Today I shall visit the doctor and insist that he remove You from my world. In one swift motion he will end Your existence like You were nothing but a flickering candle. Today i will visit the doctor and he will try to tell me about You and I will stop him and tell him that I do not want to know anything about You except that You are a cancerious growth pumping posion into my being and stealing my nutrients, my air, my life. Today I will let the doctor take You.

Stop calling out to me. Stop invading my dreams! I wish to know nothing about You and what You will become. Don't You understand that You are nothing to me? What is the point of You when You will be nothing but heartache and pain? I want nothing of that. When the doctor removes You, I will ask that he makes it impossible for us to meet again. You are nothing but a moments folly soon to be a mess of blood, bones and sinews. Stop telling my Your hopes and dreams becasuse they are nothing to me. NOTHING.
In a few minutes You will be gone, it will be like You never existed and I would be freed of this burden and guilt. I do not feel guilt for You, my guilt lies in my foolish actions that brought about You, my cancerious growth. I never did tell him You know, I never thought it would be neccessary for him to find out how foolish I was and how meaningless the act was and how worthless he is to me. In a few minutes I will be free, I think I shall have an ice cream.

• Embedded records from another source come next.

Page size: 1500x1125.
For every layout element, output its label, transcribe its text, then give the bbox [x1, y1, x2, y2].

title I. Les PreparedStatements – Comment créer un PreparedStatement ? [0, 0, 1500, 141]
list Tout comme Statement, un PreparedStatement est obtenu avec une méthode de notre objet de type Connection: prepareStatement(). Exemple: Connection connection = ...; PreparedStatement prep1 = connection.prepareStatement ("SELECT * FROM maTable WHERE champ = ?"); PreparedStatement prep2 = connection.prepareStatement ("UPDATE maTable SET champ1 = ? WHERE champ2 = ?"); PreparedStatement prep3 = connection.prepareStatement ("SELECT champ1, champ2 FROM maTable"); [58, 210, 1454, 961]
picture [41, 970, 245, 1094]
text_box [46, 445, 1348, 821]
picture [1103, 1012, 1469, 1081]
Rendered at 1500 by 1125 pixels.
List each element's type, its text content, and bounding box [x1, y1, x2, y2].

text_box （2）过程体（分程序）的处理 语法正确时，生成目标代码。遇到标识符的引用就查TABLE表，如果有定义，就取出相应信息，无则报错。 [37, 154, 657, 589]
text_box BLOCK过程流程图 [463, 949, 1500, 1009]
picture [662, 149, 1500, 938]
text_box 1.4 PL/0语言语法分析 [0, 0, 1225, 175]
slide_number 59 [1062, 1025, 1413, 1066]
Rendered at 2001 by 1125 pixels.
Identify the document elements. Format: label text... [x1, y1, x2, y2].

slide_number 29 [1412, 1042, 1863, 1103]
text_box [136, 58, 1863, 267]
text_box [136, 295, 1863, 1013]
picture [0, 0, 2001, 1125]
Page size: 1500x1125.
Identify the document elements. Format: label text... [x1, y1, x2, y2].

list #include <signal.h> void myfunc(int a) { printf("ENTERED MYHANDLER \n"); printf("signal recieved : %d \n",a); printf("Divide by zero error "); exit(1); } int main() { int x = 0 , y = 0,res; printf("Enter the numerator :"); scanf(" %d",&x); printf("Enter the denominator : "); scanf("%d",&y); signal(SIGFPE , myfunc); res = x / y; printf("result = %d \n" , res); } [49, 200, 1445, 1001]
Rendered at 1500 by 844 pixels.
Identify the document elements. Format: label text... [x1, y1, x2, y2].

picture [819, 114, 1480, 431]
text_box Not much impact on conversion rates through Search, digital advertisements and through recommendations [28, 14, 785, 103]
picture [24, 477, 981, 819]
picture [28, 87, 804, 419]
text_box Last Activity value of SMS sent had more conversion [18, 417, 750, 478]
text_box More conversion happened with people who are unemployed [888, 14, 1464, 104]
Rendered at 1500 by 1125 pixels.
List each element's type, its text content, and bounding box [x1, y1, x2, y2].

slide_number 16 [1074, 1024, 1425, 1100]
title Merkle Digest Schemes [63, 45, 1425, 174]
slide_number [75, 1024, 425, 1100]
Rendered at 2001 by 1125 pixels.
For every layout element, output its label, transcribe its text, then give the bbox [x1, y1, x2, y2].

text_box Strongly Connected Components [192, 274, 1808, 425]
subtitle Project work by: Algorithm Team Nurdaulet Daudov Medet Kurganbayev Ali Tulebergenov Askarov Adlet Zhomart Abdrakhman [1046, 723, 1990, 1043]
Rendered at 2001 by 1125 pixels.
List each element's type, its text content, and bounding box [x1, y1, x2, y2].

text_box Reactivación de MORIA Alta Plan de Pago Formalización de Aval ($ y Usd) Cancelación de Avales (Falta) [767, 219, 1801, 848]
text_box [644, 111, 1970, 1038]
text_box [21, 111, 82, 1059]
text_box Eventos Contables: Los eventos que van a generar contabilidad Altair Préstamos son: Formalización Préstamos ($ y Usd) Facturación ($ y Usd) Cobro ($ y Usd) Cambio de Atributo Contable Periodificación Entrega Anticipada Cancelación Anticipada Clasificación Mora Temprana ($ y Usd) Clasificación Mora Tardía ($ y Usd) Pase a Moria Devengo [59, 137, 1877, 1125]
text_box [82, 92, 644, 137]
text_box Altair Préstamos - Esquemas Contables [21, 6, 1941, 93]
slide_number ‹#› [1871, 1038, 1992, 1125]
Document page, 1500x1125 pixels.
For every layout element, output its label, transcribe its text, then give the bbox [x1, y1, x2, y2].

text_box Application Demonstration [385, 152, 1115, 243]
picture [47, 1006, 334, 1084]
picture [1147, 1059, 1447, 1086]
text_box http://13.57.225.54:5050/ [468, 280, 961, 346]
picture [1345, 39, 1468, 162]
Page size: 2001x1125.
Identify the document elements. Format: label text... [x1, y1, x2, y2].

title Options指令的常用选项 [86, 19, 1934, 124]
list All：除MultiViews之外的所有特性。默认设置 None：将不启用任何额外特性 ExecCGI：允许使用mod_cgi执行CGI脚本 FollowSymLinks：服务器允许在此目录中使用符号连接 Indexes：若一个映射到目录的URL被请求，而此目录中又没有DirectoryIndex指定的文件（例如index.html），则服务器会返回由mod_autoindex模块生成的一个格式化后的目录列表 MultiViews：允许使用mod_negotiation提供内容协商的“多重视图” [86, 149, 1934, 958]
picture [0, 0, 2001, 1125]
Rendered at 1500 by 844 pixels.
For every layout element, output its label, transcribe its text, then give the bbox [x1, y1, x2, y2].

I thought it would be nice to give You a funeral, but I realise now it's much better to keep You in this jar. I have grown too attached to You and yet, not attached enough. It will be better this way, You would not be able to disappoint and You will not eat me out of house and home. Do You like it here? I have even made certain you get You a glass jar so that You may look at me from time to time when we speak and when we don't, You may watch television or just stare at the atmosphere. The doctor was very good with his hands and he thought it was a miracle that You should have come out almost whole, but that doesn't matter because I can love You now, just the way You are. Now I can call You my own and you will truly be mine.